Research

Evolution has generated an incredible diversity of plant form and physiological function that determine where plants can and cannot survive on the landscape, in which habitats, and next to which neighbors. Our research aims to explain how physiological function drives spatial distributions and ecological patterns of plant biodiversity and identify the eco-evolutionary mechanisms that generate plant physiological diversity. Our shared philosophy is that broad evolutionary and ecological patterns can be explained by connecting mechanisms across biological scales. To this end, we integrate the following questions that span anatomy, physiology, ecology, and evolutionary history:

1) how does anatomical structure promote & constrain function?
2) how are physiological traits & trade-offs coordinated? 
3) how does physiology determine species’ ecology & distribution?
4) why have species' anatomy & physiology evolved as they have?

Primary Research Systems

I. Polyploidization as Mechanisms of Rapid Physiological Evolution

Polyploidization is the fastest known mechanism of speciation in Eukaryotes. Since its discovery in plants more than 100 years ago, reconciling the empirical evidence of polyploidization as a key driver of evolution with theoretical models that predict polyploids are most often an “evolutionary dead-end” has been one of the most critical problems in plant biodiversity research.

The overall goal of this work is to explain why polyploidization drives physiological evolution and how novel physiological functions impact the ecological and evolutionary success of new polyploid species.

II. Co-ordinated Evolution of Ecology and Physiology Between Independent Life Stages

From deserts and savannas to tropical canopies and cloud forests, ferns exhibit incredible ecological diversity and the independence of the gametophytic and sporophytic life stages makes them unique among major plant groups.
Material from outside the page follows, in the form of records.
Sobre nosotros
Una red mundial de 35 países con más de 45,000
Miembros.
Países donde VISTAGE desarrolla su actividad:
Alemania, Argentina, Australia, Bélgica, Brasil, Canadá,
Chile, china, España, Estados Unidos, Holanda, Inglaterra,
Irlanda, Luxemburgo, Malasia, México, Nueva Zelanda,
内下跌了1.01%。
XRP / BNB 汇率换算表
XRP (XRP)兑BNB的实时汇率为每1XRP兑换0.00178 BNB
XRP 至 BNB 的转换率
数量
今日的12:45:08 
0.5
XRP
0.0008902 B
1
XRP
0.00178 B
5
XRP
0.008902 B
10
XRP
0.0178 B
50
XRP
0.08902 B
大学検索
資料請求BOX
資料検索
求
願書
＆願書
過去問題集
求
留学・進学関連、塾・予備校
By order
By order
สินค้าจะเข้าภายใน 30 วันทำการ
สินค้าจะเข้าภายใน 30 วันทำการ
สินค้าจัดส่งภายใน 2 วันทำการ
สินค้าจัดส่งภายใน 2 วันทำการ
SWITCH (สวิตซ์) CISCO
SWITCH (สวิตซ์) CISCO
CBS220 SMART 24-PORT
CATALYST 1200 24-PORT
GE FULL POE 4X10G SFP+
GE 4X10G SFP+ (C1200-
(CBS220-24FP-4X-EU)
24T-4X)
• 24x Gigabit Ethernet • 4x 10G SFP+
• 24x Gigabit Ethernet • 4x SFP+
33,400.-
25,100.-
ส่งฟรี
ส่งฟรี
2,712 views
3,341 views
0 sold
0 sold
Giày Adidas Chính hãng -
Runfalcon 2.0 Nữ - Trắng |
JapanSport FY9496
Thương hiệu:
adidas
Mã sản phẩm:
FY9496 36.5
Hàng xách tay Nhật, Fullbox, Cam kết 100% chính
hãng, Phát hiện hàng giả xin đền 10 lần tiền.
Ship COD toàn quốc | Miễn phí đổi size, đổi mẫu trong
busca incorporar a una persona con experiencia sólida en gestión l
Eco-evolutionary theory posits that the separation of life stages also separates selective pressures on organismal function, and the coordination of ecophysiology between life stages impacts the ecological and evolutionary success of fern species.

The overall goal of this work is to explain how gametophyte physiology drives the ecology and distribution of ferns and if/how/why the ecology and physiology of independent life stages are coordinated within species.

III. Paleoclimate Change as a Driver of Ecophysiological Evolution

Cycads are often viewed as relics of primeval times, but this narrative is challenged by recent molecular and fossil evidence showing that extant cycad genera rapidly diversified during the Neogene (~23 Mya) – a period characterized by intense global aridification. Further confounding this story is the seeming stasis in cycad gross morphology despite the recent diversification, which presents an intriguing macroevolutionary puzzle: why and how did cycads experience this rapid diversification?

The overall goal of this work is to investigate the role of climate change in the physiological evolution and diversification of cycads and how physiological function drives spatial biodiversity patterns in cycads.

IV. Extreme Ecophysiological Specialization and the Evolution of Dioecy

Eco-evolutionary theory posits that dioecy may result in unique sex-mediated adaptions related to resource allocation and ecophysiology. Cycads are the earliest diverging lineage of seed plants with strict dioecy, and all cycad species undergo periods of thermogenesis and increase the temperature of their “cones” up to 15 degrees C above ambient to attract pollinators.

The overall goal of this work of the proposed research is to explain the whole-plant ecophysiological costs and reproductive benefits of thermogenesis-mediated pollination in the ancient Cycadales.